WORK ITEM: Beginning with the line below that contains "Build a gazetteer for the map" and ending with the line that contains "For a GIS import: Give", copy every line exactly. Copy nothing else.

Collected data:

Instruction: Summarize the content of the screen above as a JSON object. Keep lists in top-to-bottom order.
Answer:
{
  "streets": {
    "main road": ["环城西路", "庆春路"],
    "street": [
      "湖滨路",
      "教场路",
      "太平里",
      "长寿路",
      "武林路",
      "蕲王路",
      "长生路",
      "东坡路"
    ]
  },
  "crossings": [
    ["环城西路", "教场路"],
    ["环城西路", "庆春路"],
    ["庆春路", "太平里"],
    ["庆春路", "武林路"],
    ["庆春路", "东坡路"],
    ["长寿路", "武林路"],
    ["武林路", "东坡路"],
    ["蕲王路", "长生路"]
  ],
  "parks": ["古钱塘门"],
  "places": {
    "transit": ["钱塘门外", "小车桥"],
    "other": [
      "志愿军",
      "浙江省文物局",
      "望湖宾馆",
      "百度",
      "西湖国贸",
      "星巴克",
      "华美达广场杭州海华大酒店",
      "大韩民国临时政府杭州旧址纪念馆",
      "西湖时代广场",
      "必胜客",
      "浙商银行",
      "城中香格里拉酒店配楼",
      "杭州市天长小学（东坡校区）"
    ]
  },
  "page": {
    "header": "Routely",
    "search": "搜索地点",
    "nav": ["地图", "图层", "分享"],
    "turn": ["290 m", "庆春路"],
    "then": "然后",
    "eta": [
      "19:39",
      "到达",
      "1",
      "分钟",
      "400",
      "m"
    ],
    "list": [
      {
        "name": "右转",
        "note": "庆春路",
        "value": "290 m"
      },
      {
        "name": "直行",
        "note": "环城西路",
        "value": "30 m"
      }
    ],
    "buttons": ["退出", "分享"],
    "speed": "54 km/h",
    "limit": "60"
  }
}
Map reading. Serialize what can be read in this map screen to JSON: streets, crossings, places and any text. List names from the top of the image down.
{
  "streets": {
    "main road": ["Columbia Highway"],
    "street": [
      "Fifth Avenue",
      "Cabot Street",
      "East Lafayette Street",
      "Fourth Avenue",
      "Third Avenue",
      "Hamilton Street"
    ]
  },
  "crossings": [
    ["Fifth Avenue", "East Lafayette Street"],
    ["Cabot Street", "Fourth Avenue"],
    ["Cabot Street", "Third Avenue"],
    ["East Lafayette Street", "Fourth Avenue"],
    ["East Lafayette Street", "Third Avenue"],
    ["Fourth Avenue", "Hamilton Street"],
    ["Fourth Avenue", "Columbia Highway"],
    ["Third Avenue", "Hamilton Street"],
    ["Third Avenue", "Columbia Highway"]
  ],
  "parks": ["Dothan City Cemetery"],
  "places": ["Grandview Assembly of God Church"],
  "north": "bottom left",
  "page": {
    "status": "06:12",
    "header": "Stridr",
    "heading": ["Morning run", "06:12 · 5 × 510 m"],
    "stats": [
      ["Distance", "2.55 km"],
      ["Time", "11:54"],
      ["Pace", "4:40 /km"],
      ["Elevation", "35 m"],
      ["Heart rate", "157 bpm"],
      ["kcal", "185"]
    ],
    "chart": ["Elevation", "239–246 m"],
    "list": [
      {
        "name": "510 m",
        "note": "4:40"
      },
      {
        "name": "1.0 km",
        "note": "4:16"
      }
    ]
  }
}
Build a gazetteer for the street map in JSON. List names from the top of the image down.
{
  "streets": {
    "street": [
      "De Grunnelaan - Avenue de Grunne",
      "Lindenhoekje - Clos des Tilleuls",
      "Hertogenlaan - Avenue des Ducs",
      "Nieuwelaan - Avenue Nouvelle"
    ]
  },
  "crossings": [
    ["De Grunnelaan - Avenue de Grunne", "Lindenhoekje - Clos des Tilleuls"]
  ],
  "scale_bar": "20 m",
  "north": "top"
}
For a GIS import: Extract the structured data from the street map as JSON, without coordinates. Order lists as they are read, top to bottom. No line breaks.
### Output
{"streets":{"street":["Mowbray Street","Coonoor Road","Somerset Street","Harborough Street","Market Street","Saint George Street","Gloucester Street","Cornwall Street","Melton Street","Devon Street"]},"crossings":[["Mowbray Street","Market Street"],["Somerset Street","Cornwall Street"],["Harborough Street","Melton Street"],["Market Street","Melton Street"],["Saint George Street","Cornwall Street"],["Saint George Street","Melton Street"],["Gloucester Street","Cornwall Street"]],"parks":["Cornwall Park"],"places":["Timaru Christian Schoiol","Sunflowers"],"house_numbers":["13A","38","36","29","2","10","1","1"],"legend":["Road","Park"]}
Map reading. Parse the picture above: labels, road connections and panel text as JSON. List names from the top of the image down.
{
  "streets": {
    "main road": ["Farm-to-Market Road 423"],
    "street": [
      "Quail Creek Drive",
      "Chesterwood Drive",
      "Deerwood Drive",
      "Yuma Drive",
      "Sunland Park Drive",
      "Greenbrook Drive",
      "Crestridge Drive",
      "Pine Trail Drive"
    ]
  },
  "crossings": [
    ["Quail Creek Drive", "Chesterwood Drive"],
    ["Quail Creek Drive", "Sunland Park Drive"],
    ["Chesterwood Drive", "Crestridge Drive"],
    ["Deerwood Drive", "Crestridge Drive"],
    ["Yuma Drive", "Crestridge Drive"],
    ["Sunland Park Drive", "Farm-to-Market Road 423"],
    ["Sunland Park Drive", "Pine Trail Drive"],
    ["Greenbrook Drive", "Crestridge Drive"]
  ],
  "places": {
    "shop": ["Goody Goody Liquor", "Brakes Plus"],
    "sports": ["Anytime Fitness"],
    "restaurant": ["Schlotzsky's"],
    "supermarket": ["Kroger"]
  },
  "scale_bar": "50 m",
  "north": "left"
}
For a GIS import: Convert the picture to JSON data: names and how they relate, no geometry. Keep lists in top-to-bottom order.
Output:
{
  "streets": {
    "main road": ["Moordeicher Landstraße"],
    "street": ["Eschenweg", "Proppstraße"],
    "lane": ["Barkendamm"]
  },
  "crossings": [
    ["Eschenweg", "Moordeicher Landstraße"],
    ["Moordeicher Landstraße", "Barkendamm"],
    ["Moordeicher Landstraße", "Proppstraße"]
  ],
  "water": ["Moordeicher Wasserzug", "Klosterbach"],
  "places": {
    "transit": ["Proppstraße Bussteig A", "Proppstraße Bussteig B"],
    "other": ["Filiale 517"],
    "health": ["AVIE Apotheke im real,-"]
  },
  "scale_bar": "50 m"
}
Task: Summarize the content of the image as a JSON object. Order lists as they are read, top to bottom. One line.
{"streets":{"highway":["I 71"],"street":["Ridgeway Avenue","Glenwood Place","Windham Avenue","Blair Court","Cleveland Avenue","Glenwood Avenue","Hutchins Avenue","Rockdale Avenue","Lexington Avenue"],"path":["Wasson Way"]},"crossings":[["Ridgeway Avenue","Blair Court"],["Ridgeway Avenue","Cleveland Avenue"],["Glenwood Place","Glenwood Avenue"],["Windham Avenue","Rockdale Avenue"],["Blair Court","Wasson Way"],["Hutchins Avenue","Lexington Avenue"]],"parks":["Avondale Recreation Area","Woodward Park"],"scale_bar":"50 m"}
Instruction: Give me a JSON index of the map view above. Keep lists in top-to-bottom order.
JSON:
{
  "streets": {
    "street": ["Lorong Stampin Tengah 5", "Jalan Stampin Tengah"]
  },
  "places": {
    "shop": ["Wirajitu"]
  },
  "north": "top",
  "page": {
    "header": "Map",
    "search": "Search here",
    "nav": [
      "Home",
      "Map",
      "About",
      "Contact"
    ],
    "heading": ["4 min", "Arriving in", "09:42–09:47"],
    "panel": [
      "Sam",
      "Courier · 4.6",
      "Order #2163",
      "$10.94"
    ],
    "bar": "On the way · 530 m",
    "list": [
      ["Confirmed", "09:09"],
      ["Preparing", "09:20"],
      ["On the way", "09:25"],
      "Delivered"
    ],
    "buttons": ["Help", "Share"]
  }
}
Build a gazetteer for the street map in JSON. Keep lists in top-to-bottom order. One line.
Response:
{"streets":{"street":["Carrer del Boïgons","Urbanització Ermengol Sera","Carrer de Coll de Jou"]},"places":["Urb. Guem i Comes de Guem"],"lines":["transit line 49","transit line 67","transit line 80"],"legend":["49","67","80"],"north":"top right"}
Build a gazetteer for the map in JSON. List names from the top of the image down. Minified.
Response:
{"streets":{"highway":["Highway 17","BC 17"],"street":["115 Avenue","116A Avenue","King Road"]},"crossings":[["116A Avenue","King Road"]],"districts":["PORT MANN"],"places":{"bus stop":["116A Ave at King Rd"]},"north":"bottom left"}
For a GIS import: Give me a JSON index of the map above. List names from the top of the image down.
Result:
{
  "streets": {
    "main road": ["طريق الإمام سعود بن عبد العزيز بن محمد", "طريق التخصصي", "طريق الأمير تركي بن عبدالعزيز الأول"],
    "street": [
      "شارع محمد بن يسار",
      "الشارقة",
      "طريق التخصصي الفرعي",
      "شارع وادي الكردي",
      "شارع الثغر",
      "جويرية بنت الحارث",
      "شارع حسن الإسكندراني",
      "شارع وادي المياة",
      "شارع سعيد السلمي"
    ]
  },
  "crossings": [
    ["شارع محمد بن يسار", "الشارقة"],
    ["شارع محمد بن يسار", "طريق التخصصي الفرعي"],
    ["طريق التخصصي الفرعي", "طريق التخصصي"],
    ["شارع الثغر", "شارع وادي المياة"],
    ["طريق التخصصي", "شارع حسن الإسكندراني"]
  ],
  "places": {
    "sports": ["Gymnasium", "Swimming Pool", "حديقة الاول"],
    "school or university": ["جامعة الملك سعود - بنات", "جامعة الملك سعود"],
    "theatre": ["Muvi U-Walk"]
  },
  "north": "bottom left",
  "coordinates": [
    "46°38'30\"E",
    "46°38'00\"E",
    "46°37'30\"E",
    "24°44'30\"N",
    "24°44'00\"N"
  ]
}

SOLUTION TO THE PROBLEM:
Build a gazetteer for the map in JSON. List names from the top of the image down. Minified.
Response:
{"streets":{"highway":["Highway 17","BC 17"],"street":["115 Avenue","116A Avenue","King Road"]},"crossings":[["116A Avenue","King Road"]],"districts":["PORT MANN"],"places":{"bus stop":["116A Ave at King Rd"]},"north":"bottom left"}
For a GIS import: Give me a JSON index of the map above. List names from the top of the image down.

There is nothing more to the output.